FYI, here's the information from the horse's mouth (Oracle):-
Operation of the Server

1 Like

Hi

thanks for the replay.

but from showhardconf is showing nothing is faulty for me

And what is the output of showstatus ?

HI

my showhardconf is showing one memory bank is faulted, that means all the memory modules on that board is gone or what ?

 
*       MEMB#4 Status:Faulted; Ver:0101h; Serial:BF0841L98R  ;
            + FRU-Part-Number:CF00541-0545 06   /541-0545-06          ;
*           MEM#0A Status:Deconfigured;
                + Code:ad0000000000000001HYMP151P72CP4-Y5  4141-00006006;
                + Type:4B; Size:4 GB;
*           MEM#0B Status:Deconfigured;
                + Code:ad0000000000000001HYMP151P72CP4-Y5  4141-00001007;
                + Type:4B; Size:4 GB;
*           MEM#1A Status:Deconfigured;
                + Code:ad0000000000000001HYMP151P72CP4-Y5  4141-00001016;
                + Type:4B; Size:4 GB;
*           MEM#1B Status:Deconfigured;
                + Code:ad0000000000000001HYMP151P72CP4-Y5  4141-00003014;
                + Type:4B; Size:4 GB;
*           MEM#2A Status:Deconfigured;
                + Code:ad0000000000000001HYMP151P72CP4-Y5  4141-00003054;
                + Type:4B; Size:4 GB;
*           MEM#2B Status:Deconfigured;
                + Code:ad0000000000000001HYMP151P72CP4-Y5  4141-00006022;
                + Type:4B; Size:4 GB;
*           MEM#3A Status:Deconfigured;
                + Code:ad0000000000000001HYMP151P72CP4-Y5  4141-03008008;
                + Type:4B; Size:4 GB;
*           MEM#3B Status:Deconfigured;
                + Code:ad0000000000000001HYMP151P72CP4-Y5  4141-00007003;
                + Type:4B; Size:4 GB;

how can i identfy which memory module is making this issue

Regards
Ben

The first thing to try, in case it's simply a poor contact problem, is to take out each memory module and plug it back in.
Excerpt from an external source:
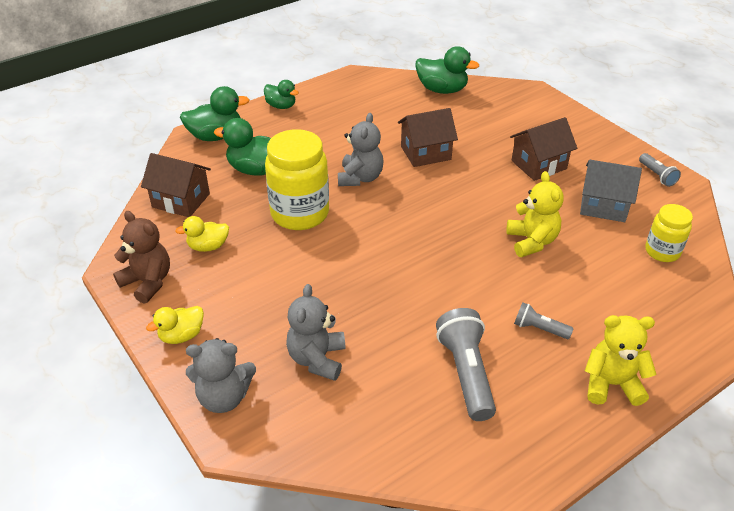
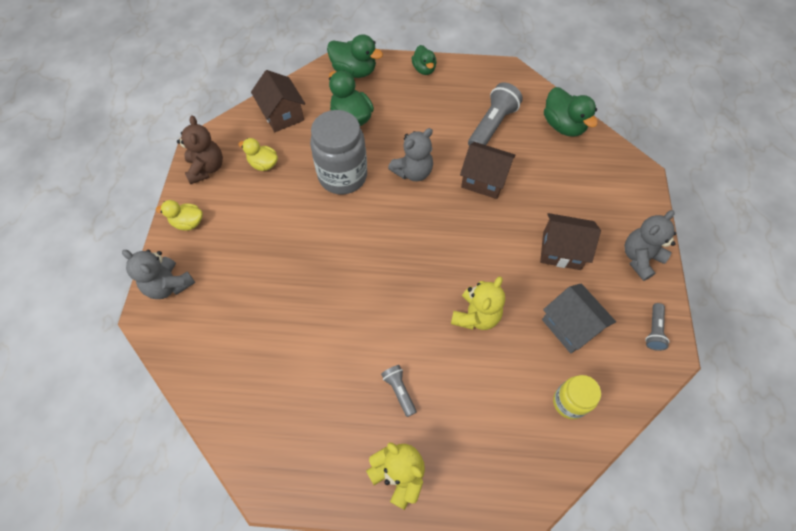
camera: 40 degrees right, 20 degrees up
yellow jar [265,129,329,230] -> grey jar [310,110,367,195]
grey teddy bear [286,284,345,381] -> grey teddy bear moved to [624,210,676,281]
grey flashlight [436,308,496,421] -> grey flashlight moved to [468,82,523,145]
Then test again to see if the problem has gone.

Next, divide the memory into two and remove one half completely and test. Then insert the other half and test. See which half has the fault.

You can then swap individual modules around until you identify the faulty one.

Be sure to adhere to the memory configuration rules for your hardware. Read the manual section about memory configuration.
Also, take precautions not to let static electricity damage the electronics.